Masai Ujiri was watching, and Carroll climbed up the Toronto GM’s summer priority list. An impending free agent, Carroll could fill a crucial hole for the Raptors: a defensive-minded, starting-calibre wing player just entering his prime with the versatility to adapt to a number of lineups. It was no surprise, then, that on the first day of free agency, a small Raptors contingent, including Ujiri and Dwane Casey, was the first to meet with Carroll, practically waiting by the front door of his Atlanta home.
For Carroll, leaving the Hawks was far from a foregone conclusion. He’d married his wife, Iesha, the day before his meeting with the Raptors, and Budenholzer had flown in for the wedding, the coach already talking about plans for next season and assuring Carroll that Atlanta would do what it took to re-sign him. The Hawks were one of eight teams that scheduled meetings with Carroll, but he ended up agreeing to a deal with Toronto immediately, excited by the promise of a larger role and the opportunity to be a crucial part of the team’s next step.

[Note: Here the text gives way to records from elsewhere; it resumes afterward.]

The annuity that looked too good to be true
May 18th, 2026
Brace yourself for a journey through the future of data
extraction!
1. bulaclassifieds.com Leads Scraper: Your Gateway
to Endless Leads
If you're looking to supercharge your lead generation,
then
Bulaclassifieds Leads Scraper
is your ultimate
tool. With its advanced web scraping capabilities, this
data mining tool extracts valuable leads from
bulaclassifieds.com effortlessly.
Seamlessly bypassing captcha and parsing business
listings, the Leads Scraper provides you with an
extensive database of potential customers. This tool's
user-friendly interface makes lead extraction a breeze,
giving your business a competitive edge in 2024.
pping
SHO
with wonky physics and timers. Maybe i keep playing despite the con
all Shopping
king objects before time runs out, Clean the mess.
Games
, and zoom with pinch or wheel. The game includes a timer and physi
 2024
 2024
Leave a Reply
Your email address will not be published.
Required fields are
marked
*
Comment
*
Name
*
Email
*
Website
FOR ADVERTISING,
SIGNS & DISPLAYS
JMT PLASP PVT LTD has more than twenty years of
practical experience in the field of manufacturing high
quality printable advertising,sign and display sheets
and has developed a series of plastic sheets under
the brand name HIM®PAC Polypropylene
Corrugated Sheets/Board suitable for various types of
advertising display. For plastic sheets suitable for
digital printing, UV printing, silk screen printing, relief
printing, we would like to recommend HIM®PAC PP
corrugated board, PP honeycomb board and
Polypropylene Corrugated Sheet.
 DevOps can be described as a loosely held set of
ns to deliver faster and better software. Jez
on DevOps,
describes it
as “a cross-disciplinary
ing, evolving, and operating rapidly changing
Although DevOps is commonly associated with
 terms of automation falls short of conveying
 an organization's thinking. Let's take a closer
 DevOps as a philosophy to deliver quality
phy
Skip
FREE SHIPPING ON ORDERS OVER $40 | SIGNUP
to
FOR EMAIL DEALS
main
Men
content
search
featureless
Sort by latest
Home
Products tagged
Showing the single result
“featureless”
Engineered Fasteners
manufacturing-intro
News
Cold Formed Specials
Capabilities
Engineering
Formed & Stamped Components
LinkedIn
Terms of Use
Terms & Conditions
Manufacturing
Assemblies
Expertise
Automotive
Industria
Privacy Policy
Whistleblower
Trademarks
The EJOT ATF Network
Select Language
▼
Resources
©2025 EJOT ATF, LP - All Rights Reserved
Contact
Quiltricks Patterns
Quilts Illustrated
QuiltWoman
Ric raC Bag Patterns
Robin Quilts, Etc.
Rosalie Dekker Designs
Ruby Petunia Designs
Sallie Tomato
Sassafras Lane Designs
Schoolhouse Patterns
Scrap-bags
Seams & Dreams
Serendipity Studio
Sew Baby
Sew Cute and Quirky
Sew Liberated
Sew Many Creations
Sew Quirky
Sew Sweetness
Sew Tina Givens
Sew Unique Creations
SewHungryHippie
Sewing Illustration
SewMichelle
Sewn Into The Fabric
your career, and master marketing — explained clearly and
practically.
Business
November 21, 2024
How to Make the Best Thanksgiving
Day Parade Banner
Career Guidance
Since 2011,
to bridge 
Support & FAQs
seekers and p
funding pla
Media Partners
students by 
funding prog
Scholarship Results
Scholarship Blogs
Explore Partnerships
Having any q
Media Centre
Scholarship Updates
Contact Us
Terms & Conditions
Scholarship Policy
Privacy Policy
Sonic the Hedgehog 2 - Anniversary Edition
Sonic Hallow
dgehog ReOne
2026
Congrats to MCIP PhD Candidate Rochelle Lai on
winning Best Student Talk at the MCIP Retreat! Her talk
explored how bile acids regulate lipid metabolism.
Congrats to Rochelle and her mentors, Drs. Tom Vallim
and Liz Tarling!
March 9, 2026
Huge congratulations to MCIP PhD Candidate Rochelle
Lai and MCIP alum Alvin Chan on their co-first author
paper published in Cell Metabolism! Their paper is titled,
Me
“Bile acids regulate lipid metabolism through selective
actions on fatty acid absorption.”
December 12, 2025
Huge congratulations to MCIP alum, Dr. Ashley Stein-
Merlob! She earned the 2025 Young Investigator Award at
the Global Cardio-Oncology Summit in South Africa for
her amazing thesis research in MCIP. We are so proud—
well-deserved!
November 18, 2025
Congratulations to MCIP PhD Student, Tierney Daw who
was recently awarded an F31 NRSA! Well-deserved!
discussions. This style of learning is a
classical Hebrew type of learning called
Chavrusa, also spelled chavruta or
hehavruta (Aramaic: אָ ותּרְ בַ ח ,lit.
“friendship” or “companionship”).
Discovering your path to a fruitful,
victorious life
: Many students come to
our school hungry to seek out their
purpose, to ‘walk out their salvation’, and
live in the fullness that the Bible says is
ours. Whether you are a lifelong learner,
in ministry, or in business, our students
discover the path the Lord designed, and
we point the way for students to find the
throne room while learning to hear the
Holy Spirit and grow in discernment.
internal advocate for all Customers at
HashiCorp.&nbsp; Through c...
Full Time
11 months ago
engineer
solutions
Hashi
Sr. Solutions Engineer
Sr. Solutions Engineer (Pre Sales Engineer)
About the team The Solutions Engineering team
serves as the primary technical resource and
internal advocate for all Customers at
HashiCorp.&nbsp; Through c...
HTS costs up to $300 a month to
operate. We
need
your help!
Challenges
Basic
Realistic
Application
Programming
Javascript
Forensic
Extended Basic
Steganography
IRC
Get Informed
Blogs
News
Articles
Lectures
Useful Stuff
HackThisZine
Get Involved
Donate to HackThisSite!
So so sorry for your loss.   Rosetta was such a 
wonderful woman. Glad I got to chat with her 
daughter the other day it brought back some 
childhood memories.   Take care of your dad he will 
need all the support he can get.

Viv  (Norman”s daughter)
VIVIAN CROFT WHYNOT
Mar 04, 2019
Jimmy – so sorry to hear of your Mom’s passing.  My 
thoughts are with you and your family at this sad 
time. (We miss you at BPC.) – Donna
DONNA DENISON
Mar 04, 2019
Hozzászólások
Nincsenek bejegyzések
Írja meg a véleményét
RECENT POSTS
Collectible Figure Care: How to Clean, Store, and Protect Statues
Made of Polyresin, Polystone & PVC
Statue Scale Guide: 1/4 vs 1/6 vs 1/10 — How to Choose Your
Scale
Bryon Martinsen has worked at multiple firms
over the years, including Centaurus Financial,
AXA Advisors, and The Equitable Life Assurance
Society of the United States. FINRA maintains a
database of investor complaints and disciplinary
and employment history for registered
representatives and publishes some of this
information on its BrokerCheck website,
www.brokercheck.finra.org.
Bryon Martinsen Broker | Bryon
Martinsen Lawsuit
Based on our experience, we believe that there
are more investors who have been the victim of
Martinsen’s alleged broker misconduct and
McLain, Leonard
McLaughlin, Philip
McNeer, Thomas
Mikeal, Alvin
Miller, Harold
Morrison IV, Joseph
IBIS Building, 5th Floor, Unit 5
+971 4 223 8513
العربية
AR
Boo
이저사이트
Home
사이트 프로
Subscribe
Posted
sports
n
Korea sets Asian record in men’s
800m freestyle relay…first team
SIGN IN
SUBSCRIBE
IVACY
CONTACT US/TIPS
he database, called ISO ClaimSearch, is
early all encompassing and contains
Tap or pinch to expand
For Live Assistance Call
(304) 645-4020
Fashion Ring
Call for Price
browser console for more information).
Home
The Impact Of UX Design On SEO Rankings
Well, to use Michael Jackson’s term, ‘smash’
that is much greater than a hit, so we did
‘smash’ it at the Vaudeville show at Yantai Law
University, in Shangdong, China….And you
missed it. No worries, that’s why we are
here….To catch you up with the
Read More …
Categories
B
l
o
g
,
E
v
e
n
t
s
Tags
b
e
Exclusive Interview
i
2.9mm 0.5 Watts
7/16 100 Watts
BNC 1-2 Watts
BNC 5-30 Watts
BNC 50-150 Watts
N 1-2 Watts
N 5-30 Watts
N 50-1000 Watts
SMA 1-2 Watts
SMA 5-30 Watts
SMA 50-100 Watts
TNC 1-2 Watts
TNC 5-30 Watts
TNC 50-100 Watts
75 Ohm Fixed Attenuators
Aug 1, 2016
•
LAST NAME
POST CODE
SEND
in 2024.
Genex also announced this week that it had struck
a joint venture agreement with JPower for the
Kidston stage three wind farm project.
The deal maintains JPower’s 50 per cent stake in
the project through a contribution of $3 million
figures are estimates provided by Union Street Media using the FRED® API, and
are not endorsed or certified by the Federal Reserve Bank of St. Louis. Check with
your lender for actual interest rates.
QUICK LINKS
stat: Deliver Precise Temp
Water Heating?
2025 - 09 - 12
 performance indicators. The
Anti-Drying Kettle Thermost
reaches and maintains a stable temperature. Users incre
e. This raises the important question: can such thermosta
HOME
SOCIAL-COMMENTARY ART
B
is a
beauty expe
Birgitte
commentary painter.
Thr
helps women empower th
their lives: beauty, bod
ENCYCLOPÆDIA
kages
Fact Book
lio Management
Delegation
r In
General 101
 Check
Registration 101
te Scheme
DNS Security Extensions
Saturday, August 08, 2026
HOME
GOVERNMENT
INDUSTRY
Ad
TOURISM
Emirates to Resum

In Carroll, the Raptors aren’t just getting a contributor on the court, they’re also getting a public figure looking to make a difference. “I’ve been through a lot, man,” Carroll says. “But if one person can hear my story, one person who may have been through similar hardships—been shot, lost family members, been on the verge of giving up in whatever they do…” he trails off. “A lot of people talk [about helping others] because they think it sounds good, or it helps their public image,” he says, regaining himself. “But I do it because it’s my purpose in life. My concept is: I got through it. And as bad as I had it, there’s always someone who’s had it worse. I go to hospitals all the time. You won’t see or hear about it. It goes unnoticed, and that’s kind of the point. But if just one of those kids I visit can take something from spending time with me… I’m just trying to help people, man.”
This summer, Carroll started his own charity to help kids with liver disease, and he continues to set an example for those around him. “Forget basketball,” says Anderson, “it does my heart good to see that we’ve raised a productive citizen.”